DATASET RECORDS: Begin
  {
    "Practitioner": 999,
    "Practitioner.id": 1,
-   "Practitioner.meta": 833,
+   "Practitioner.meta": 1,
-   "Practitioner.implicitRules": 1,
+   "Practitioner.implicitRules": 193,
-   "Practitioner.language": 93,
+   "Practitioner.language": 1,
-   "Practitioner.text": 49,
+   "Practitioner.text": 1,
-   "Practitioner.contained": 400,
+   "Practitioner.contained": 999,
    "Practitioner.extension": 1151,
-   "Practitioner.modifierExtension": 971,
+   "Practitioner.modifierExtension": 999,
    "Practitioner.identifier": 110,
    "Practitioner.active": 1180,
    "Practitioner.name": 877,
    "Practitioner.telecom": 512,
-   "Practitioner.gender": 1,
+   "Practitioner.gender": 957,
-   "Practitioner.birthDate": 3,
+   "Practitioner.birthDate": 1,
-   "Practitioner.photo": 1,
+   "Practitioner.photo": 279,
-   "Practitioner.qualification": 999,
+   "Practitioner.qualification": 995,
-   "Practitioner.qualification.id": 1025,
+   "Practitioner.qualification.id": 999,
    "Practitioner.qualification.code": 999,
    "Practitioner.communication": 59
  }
DATASET RECORDS: End
DATASET RECORDS: Begin
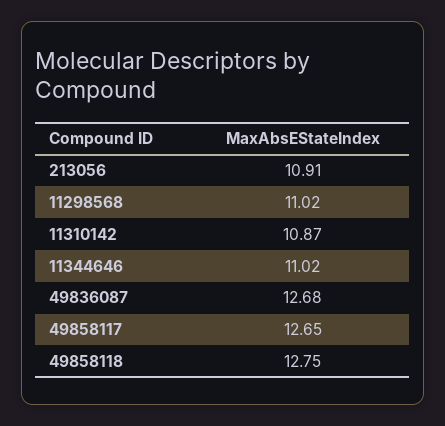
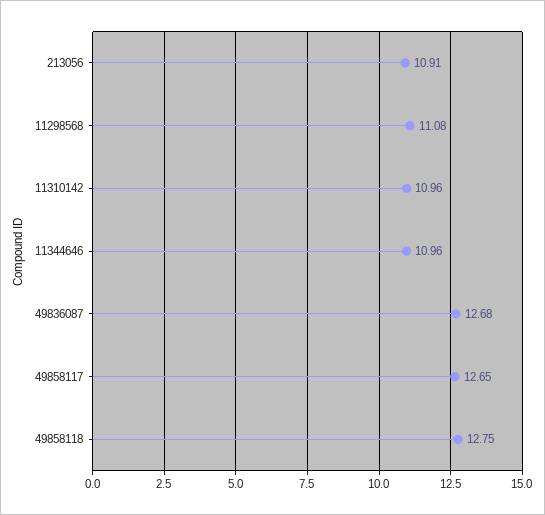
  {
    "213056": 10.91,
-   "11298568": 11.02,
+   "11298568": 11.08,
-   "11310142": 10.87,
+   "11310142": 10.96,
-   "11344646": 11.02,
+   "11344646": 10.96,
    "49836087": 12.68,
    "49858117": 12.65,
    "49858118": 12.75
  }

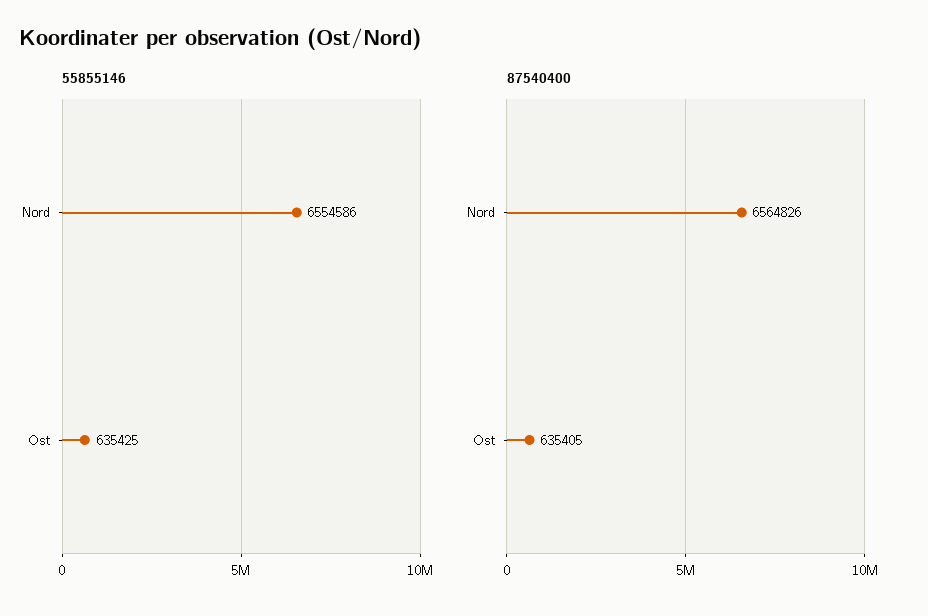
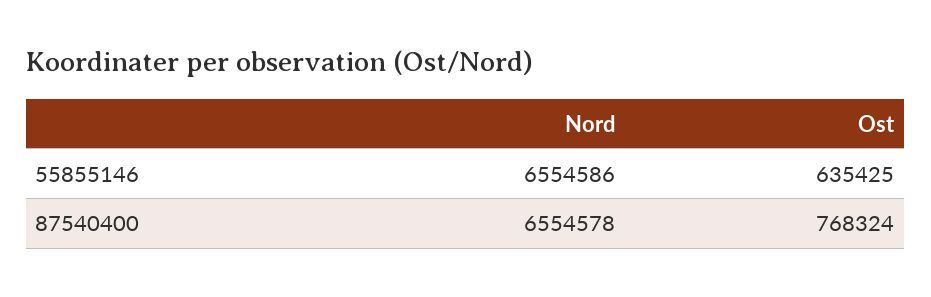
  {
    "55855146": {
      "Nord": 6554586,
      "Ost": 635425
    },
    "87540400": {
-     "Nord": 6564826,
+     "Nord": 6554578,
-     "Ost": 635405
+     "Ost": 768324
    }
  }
DATASET RECORDS: End
DATASET RECORDS: Begin
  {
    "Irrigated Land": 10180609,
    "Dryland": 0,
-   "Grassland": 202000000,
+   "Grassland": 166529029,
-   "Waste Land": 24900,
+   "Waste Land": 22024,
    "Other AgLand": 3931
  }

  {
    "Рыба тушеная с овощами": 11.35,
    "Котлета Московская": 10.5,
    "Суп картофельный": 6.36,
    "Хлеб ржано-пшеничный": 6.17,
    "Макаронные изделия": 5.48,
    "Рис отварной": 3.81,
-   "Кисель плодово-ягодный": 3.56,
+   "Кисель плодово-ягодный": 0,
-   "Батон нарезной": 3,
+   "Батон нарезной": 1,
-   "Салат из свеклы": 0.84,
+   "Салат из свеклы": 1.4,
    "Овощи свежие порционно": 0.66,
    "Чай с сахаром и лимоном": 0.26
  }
DATASET RECORDS: End
Within the entries above, find the string "gender" and return each line that holds it.

-   "Practitioner.gender": 1,
+   "Practitioner.gender": 957,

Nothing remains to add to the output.